Monday, July 22, 2013

A Room with a View
It was my grandma’s room and I wasn’t supposed to go there. It was the last room of the huge house we used to live in and no one went upstairs during the day anyway. It had her books, perfumes and a nice window toward where the sun set. She had a single bed with a flowery comfort covering it. On her nightstand there was a vintage lamp and few knick-knacks on top of a handmade doily. The scent of baby powder, her beauty secret, in that room was so pungent I almost can smell it again. My grandma had a big bookshelf with lots of grown-up books that I wasn’t allowed to read, although I was 15 years old. I remember borrowing, without the proper authorization, “Jonathan Livingston Seagull” by Richard Back, “Perfume” by Patrick Suskind and “The Unbearable Lightness of Being” by Milan Kundera.

The window was my favorite spot there. I loved to sit on the window seat to read. If somebody called me from downstairs, I could say I was studying in the next room, the office.

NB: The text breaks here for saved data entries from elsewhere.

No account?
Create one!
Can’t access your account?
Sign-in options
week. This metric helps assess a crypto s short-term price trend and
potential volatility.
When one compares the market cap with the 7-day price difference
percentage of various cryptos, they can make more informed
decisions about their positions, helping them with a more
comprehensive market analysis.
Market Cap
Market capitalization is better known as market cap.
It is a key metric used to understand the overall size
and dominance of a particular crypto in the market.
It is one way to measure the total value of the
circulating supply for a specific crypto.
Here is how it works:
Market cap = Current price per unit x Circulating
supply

I would wait for the sunset and when it was coming, I’d close my book and start paying attention to the sounds of the city: rush hour, lots of cars passing by, people running on the street, some children still playing outside. Then, suddenly, the loud sounds stopped and twilight reigned. Time to put the book back on its place, close the window and head downstairs for dinner. No worries, tomorrow would always be there.